▸ Collection entries
•••
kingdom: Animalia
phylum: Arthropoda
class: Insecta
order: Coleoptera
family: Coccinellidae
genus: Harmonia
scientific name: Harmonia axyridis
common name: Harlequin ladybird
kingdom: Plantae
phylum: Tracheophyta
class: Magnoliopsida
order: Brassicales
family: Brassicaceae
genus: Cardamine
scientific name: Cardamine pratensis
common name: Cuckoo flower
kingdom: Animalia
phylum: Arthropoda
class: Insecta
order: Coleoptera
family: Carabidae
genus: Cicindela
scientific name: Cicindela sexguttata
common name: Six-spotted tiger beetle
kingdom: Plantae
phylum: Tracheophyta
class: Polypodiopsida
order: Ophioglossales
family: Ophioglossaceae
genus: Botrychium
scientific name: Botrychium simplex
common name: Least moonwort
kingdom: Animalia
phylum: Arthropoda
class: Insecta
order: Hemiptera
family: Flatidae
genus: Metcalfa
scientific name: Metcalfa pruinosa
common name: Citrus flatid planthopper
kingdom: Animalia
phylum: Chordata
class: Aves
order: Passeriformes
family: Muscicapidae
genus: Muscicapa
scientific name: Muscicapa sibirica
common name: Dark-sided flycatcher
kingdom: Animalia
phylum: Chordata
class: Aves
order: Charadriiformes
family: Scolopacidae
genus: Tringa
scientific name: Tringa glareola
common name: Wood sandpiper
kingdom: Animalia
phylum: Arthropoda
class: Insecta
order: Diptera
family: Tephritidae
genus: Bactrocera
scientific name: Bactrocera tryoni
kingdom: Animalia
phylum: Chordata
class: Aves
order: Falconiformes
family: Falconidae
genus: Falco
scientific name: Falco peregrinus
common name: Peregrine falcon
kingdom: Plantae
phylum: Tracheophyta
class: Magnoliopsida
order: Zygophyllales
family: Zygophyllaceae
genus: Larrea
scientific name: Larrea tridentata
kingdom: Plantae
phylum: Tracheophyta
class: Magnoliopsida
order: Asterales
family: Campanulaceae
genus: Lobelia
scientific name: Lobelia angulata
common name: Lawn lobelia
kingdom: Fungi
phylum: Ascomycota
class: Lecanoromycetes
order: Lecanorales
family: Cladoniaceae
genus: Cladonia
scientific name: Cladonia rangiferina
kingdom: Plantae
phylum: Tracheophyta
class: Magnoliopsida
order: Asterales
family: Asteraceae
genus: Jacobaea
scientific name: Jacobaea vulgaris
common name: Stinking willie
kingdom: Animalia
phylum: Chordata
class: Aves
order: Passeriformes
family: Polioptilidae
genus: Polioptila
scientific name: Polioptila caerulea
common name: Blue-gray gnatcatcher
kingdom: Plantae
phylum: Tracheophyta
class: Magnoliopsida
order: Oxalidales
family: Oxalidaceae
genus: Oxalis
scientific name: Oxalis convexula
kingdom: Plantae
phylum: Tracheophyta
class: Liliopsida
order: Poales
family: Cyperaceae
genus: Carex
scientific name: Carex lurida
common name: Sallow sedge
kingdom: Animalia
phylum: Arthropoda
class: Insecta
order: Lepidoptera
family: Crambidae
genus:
•••
▸ What is required
Copy the material from its first line through the line that contains "genus: Falco", swapping every "common name" for "vernacular name" and leaving everything else unchanged.

▸ Exercise solution
kingdom: Animalia
phylum: Arthropoda
class: Insecta
order: Coleoptera
family: Coccinellidae
genus: Harmonia
scientific name: Harmonia axyridis
vernacular name: Harlequin ladybird
kingdom: Plantae
phylum: Tracheophyta
class: Magnoliopsida
order: Brassicales
family: Brassicaceae
genus: Cardamine
scientific name: Cardamine pratensis
vernacular name: Cuckoo flower
kingdom: Animalia
phylum: Arthropoda
class: Insecta
order: Coleoptera
family: Carabidae
genus: Cicindela
scientific name: Cicindela sexguttata
vernacular name: Six-spotted tiger beetle
kingdom: Plantae
phylum: Tracheophyta
class: Polypodiopsida
order: Ophioglossales
family: Ophioglossaceae
genus: Botrychium
scientific name: Botrychium simplex
vernacular name: Least moonwort
kingdom: Animalia
phylum: Arthropoda
class: Insecta
order: Hemiptera
family: Flatidae
genus: Metcalfa
scientific name: Metcalfa pruinosa
vernacular name: Citrus flatid planthopper
kingdom: Animalia
phylum: Chordata
class: Aves
order: Passeriformes
family: Muscicapidae
genus: Muscicapa
scientific name: Muscicapa sibirica
vernacular name: Dark-sided flycatcher
kingdom: Animalia
phylum: Chordata
class: Aves
order: Charadriiformes
family: Scolopacidae
genus: Tringa
scientific name: Tringa glareola
vernacular name: Wood sandpiper
kingdom: Animalia
phylum: Arthropoda
class: Insecta
order: Diptera
family: Tephritidae
genus: Bactrocera
scientific name: Bactrocera tryoni
kingdom: Animalia
phylum: Chordata
class: Aves
order: Falconiformes
family: Falconidae
genus: Falco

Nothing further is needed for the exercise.